- Passage shown:
--------

I can’t understand how you didn’t just respond the first time saying I am size X but thanks for thinking of me.

Wishyouwerehere50 · 02/04/2025 17:49

PoppyBaxter · 02/04/2025 10:46

I'd reply with "Blimey, they'd be much too big for me these days, but thanks for thinking of me".

This sounds great.

I personally would accept nothing in any form or suggest you're open to it. Because you'll be forever tied to this narrative. Any follow up texts after sending the above. I wouldn't reply. You'll need strong boundaries if this is a CF.

I feel this is very tactless behaviour and it may well be deliberate. Yes people can be real dicks in reality.

So I would probably distance a little bit from this person tbh.

( I'm chronically underweight and I don't like that. It's out my control due to illness. So I'm someone without direct experience of this particular dynamic, and despite that, I do feel that the friend is and may continue to use you to make themselves feel better.Thats not good for your well being really. I don't believe for one minute this is a jealousy problem from you OP).

--------

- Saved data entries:

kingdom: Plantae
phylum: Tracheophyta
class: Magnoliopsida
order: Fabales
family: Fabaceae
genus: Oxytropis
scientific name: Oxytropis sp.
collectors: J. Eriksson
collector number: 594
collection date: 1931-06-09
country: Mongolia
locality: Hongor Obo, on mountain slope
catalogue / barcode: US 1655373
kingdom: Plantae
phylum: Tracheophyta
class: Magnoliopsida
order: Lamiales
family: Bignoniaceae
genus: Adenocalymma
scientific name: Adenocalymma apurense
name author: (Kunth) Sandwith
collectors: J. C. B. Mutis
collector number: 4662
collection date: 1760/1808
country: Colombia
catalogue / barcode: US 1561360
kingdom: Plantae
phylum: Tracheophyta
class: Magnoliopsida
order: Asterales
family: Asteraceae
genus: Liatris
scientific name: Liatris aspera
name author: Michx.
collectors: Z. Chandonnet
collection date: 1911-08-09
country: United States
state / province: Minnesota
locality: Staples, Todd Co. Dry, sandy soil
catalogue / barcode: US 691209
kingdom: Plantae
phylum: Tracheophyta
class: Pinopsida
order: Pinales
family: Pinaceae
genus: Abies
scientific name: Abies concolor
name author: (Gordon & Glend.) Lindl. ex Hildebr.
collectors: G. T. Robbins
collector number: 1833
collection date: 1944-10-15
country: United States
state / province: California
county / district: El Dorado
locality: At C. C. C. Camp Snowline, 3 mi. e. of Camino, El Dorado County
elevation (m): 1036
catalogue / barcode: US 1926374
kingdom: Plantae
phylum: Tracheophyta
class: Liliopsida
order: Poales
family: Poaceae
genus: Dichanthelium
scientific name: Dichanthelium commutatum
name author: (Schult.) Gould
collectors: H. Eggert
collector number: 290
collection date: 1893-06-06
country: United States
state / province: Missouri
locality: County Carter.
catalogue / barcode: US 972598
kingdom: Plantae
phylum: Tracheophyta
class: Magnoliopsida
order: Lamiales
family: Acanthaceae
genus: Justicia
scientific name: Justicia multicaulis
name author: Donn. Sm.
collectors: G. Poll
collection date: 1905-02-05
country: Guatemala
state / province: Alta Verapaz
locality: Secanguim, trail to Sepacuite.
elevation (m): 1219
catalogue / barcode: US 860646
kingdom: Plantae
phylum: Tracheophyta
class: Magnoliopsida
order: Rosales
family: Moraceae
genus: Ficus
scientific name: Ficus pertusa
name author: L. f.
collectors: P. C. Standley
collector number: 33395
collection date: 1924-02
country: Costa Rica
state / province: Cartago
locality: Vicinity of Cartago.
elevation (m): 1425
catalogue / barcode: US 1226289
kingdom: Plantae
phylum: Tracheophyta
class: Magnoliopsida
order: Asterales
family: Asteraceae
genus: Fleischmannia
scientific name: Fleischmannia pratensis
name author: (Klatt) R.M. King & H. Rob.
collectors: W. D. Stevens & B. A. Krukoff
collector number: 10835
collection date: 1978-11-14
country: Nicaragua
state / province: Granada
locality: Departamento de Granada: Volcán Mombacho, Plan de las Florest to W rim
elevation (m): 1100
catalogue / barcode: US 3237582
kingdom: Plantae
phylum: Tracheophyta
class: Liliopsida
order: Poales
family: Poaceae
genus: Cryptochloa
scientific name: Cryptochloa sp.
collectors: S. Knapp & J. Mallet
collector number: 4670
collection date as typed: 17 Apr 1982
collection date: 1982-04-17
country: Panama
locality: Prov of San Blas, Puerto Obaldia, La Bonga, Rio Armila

--------

- Task list:
(a) From the forum replies, reproduce word for word the part starting with "Wishyouwerehere50 · 02/04/2025" and going on through "this is a CF.".
(b) In the forum replies, why does the poster say they would accept nothing in any form and not suggest being open to it? Answer in one to three sentences.
(c) Answer these questions from the forum replies:
(i) What date and time are shown for the post by Wishyouwerehere50?
(ii) In the reply PoppyBaxter suggests, what reason is given for turning the offer down?
(iii) What does the poster give as the cause of being chronically underweight?

- Answers for each item:
(a)
Wishyouwerehere50 · 02/04/2025 17:49

PoppyBaxter · 02/04/2025 10:46

I'd reply with "Blimey, they'd be much too big for me these days, but thanks for thinking of me".

This sounds great.

I personally would accept nothing in any form or suggest you're open to it. Because you'll be forever tied to this narrative. Any follow up texts after sending the above. I wouldn't reply. You'll need strong boundaries if this is a CF.

(b) The poster would accept nothing and give no sign of openness because doing so would leave the person forever tied to this narrative.

(c)
(i) 02/04/2025 at 17:49.
(ii) They would be much too big for the person these days.
(iii) Illness, which puts it out of the poster's control.